Pour sauver la Terre, la Lune a été très impactée. Reidid réclame justice. Fuze n’est pas prêt à baisser les bras pour renonce à sa liberté.
On retrouve une nouvelle version de Fuze, Fuze III et toujours fidèle à lui-même. Reidid qui a été abandonné sur la Lune est furieux. Il veut par conséquent la tête du boss de la multinationale. S’il ne se rend pas il prévient qu’il continue d’envahir de monstres les usines et qu’ensuite il procède à des frappes chirurgicales sur la Terre. Le patron se sent un peu coupable surtout que tout le monde lui tombe dessus. Il décide de se rendre à la grande surprise de ceux qui le connaissent. C’était une feinte. Et pas de chance, son piège échoue lamentablement. Par conséquent, premières représailles avec la disparition d’une des trois tours préférés du héros. Donc, il faut un nouveau plan et rapidement. Heureusement que Framboise, Didier et les scientifiques sont là. Pas le choix d’aller sur la Lune et voir ce qui est possible. Sur place, tout dérape avec des courses poursuites, des bombes, des méchants… Ils reviennent tous sur Terre, à l’exception du grand chef. Framboise reprend d’une main de maître Fuze industrie. Du moins, pendant un temps.

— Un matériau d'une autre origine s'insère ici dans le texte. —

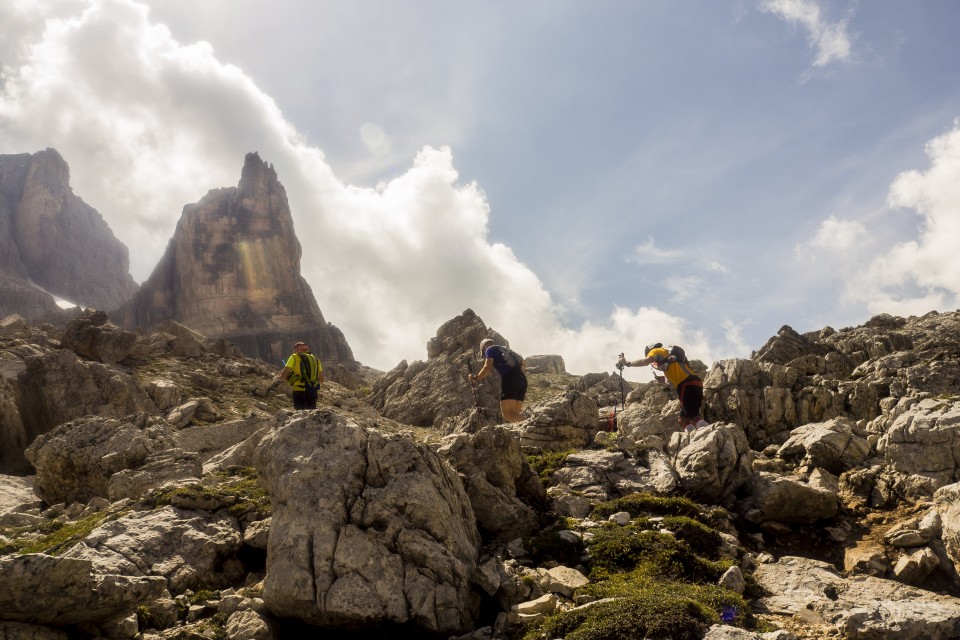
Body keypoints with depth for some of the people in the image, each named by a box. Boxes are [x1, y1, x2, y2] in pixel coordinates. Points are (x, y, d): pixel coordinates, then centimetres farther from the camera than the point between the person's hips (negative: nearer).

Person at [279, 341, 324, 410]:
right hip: (313, 392, 4)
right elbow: (321, 380, 20)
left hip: (300, 391, -4)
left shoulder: (294, 357, 6)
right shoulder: (315, 359, 18)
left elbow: (282, 376, 2)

Cette série étonne toujours par son choix de fil rouge. Parler du capitalisme et de patrons narcissiques avec des cubes, à destination des enfants est assez rare et singulier. Il faut croire que le public est au rendez-vous, puisque nous sommes déjà au tome 5. Par contre, il est préférable de suivre vraiment toute la série pour mieux comprendre tout ce qui se passe dans « Négociations ». Aucune préface ne donne un récapitulatif des aventures précédentes. C’est dommage. Surtout que le lecteur ne se souvient pas forcément de ce tome dans l’ensemble de sa consommation culturelle. Même si l’on ne doute pas que montrer un héros égocentrique, profiteur et malhonnête plaise. Cela contraste parfaitement avec la personnalité de ces fidèles subalternes totalement en adoration, à l’écoute voir soumis. Pourtant Fuze a tout d’un gars insupportable, qu’importe sa version dans le temps. Il pense toujours à lui avant les autres qu’il méprise. Didier qui lui a déjà sauver la vie n’a pas le droit d’être appelé par son prénom. C’est un quidam parmi d’autres. Une tour disparaît et c’est son égo qui est touché. Des salariés disparaissent? Qu’importe, seul sa réputation compte. Une attitude qui devrait ravir plus d’un adolescent et qui pourrait même se reconnaître dans la démarche narcissique. Du côté histoire, il ne se passe pas grand chose, le rythme est assez lent et on ne tire aucune morale à la fin. La loi du plus fort est toujours la meilleure. On finit encore sur un happy end qui nous proposera de nouveaux rebondissements futurs. As-t’on vraiment envie de les connaître?
Un album qui semble moins abouti que les précédents.